VORLIEGENDER TEXT ->

Bei einer Sicherheitsbegehung in einer Produktion erkennt die Fachkraft für Arbeitssicherheit in rund 15 Metern Entfernung einen Mitarbeiter ohne Schutzbrille beim Gefahrstoffe umfüllen. Die Fachkraft geht zum Mitarbeiter und spricht ihn freundlich auf sein unsicheres Verhalten an. Der Mitarbeiter setzt die Schutzbrille auf und teilt zugleich mit, dass er die Schutzbrille jedoch übertrieben findet, weil noch nie etwas passiert ist.
Solche Gespräche finden wahrscheinlich täglich in einigen Unternehmen statt, weil die Wahrnehmung von Risiken teilweise deutlich voneinander abweicht. Wenn in unserem Beispiel der Mitarbeiter seit Wochen, Monaten oder vielleicht sogar Jahren seine Schutzbrille nur selten trägt und noch kein Arbeitsunfall mit nachhaltigen Schäden aufgetreten ist, dann wird das eigentliche Risiko als geringer eingeschätzt. Dieser Zustand wird in der Wissenschaft auch als Verzerrung bezeichnet.

BEREITGESTELLTE DATEN ->
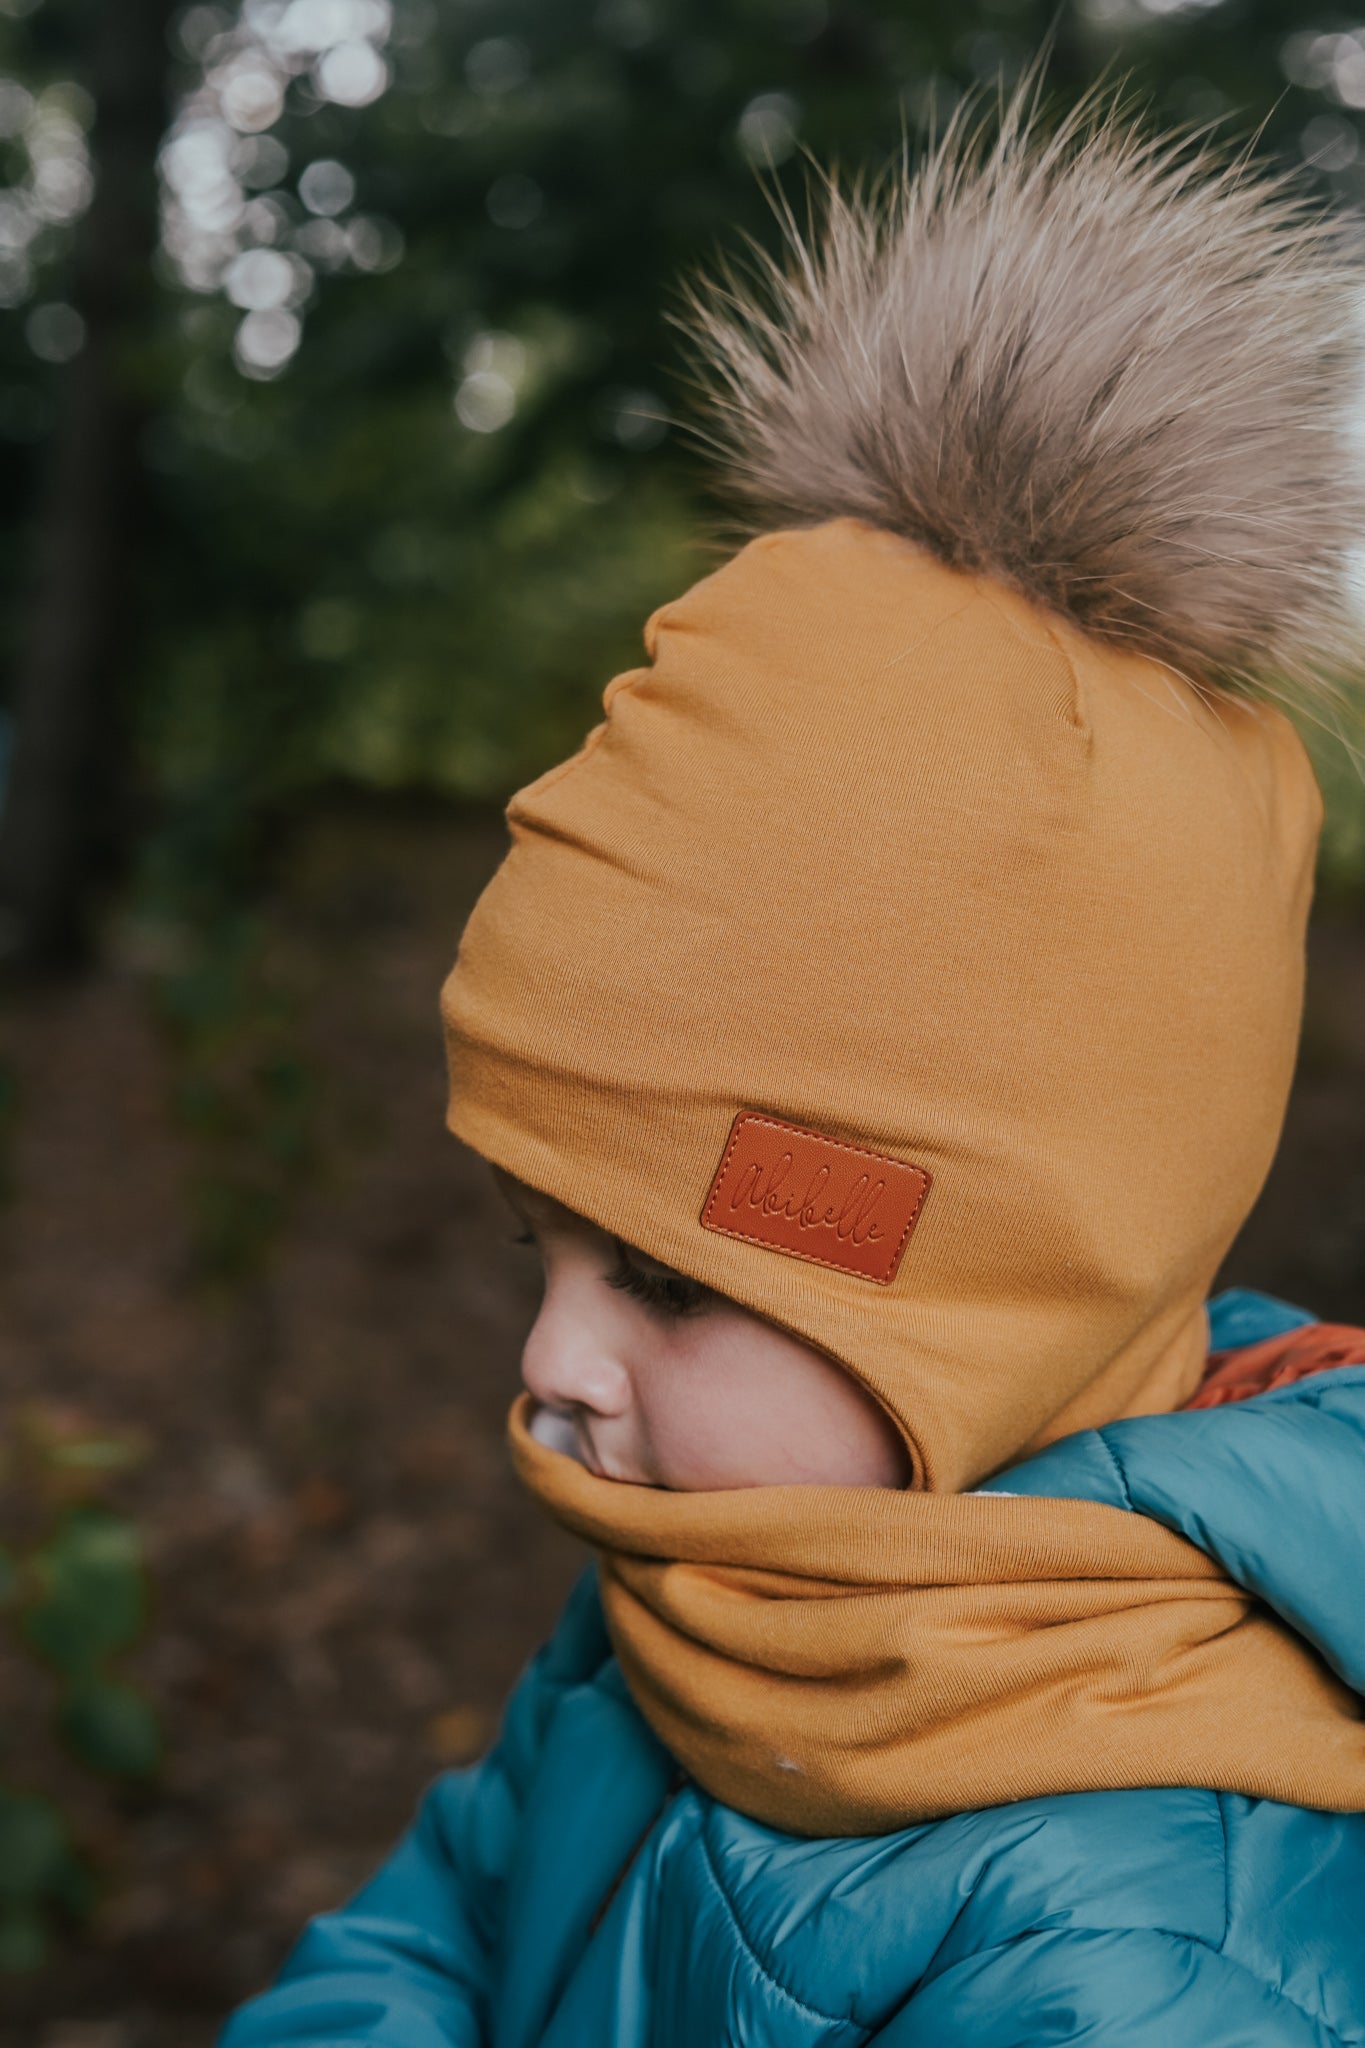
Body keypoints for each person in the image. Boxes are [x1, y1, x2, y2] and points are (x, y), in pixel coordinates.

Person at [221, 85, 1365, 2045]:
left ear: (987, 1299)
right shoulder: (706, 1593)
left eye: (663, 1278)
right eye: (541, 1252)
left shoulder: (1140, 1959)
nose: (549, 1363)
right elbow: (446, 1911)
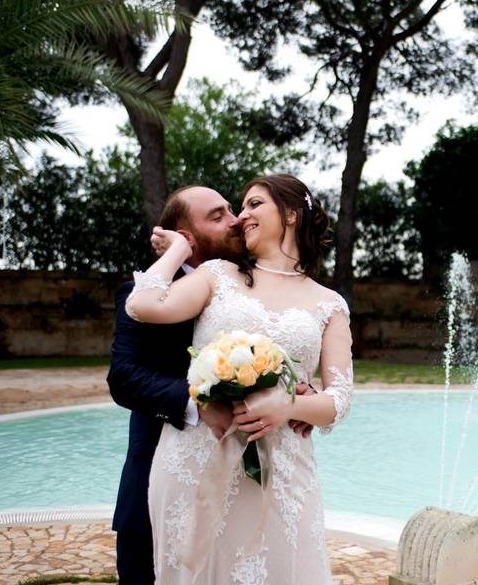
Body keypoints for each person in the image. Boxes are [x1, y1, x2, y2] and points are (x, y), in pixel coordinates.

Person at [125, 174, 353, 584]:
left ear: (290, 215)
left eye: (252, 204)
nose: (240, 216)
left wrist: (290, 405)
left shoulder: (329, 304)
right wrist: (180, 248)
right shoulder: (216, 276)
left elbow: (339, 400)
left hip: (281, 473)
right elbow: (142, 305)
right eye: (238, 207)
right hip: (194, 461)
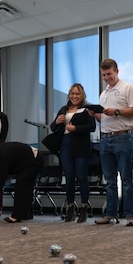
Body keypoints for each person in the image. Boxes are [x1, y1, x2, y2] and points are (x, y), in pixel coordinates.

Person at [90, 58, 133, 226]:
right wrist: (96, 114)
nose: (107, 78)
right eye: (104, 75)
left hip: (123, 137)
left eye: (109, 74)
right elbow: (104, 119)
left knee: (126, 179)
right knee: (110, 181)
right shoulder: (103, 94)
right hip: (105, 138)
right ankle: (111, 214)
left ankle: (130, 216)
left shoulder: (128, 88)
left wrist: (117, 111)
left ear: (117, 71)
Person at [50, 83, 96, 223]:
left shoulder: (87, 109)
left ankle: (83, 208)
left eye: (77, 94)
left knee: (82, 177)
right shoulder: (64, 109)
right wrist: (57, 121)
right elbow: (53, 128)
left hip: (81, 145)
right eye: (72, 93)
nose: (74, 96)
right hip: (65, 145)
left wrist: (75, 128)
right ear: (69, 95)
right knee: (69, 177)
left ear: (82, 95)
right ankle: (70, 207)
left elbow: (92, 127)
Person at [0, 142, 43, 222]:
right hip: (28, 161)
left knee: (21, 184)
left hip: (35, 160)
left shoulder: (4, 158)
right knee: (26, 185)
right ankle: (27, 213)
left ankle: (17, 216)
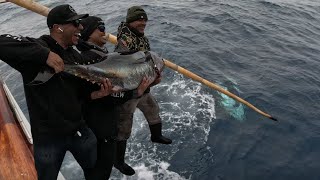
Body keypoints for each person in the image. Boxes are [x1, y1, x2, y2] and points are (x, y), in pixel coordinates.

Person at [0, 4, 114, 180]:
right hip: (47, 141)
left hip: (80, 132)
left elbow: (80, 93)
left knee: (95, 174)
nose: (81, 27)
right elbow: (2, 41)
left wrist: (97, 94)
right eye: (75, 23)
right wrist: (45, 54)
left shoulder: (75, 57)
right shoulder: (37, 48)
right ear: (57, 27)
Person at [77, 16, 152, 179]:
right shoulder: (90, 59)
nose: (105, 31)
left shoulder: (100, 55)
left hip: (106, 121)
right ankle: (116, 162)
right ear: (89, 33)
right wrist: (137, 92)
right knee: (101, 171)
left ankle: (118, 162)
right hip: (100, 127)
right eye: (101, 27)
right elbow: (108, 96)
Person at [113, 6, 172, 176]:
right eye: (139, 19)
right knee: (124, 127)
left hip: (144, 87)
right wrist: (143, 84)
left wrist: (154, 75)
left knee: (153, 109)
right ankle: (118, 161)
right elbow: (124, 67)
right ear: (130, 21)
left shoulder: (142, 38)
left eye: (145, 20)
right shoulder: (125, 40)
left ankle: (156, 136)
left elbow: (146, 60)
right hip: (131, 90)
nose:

ZU BEARBEITENDE AUFGABEN ->
• 1. Ersetzen Sie im Text zur Risikowahrnehmung von "Solche Gespräche finden" bis einschließlich "als Verzerrung bezeichnet." das Wort "Schutzbrille" durch "Schutzhandschuhe", und geben Sie diesen Abschnitt wieder.
• 2. In welcher Entfernung bemerkt die Fachkraft für Arbeitssicherheit laut dem Text zur Risikowahrnehmung den Mitarbeiter ohne Schutzbrille?
• 3. Führen Sie den Text zur Risikowahrnehmung im Anschluss an seinen letzten Satz weiter.
Die Zeilen stammen aus einer anderen Quelle als der Text.

LÖSUNGEN ->
• 1.
Solche Gespräche finden wahrscheinlich täglich in einigen Unternehmen statt, weil die Wahrnehmung von Risiken teilweise deutlich voneinander abweicht. Wenn in unserem Beispiel der Mitarbeiter seit Wochen, Monaten oder vielleicht sogar Jahren seine Schutzhandschuhe nur selten trägt und noch kein Arbeitsunfall mit nachhaltigen Schäden aufgetreten ist, dann wird das eigentliche Risiko als geringer eingeschätzt. Dieser Zustand wird in der Wissenschaft auch als Verzerrung bezeichnet.

• 2. In rund 15 Metern Entfernung.

• 3.
Diese Erkenntnis können sich Unternehmen mit ihren Geschäftsführern, Führungskräften sowie Sicherheitsingenieuren und Fachkräften für Arbeitssicherheit zu Nutzen machen. Um gut auf solche Gespräche vorbereitet zu sein, sollten die folgenden 4 Tipps beachtet werden.
1. Achten Sie auf Ihre Gedanken
Unsere Gedanken bestimmen unser Handeln. Umso wichtiger ist es, dass beispielsweise Gespräche nach Arbeitsunfällen und unsicheren Situationen neutral geführt werden. Das bedeutet, dass sich im Vorfeld nicht bereits eingeredet wird, dass der Mitarbeiter das Risiko hätte sehen müssen und somit absichtlich das Ereignis herbeigeführt hat.
2. Versetzen Sie sich in die Rolle des Anderen
Die eigene Wahrnehmung des Risikos muss nicht immer identisch mit die des Gesprächspartners sein. Deshalb sollten Gespräche ordentlich vorbereitet werden. Es lohnt sich im Vorfeld stets Fragen zu stellen, die mehr Klarheit über die Wahrnehmung des anderen bringen. In dem Beispiel mit dem Mitarbeiter, der ohne Schutzbrille Gefahrstoffe umfüllt, können es die folgenden Fragen sein:
- Wie lange arbeitet der Mitarbeiter schon an diesem Arbeitsplatz?
- Wurde der Mitarbeiter schon öfters ohne Schutzbrille erwischt?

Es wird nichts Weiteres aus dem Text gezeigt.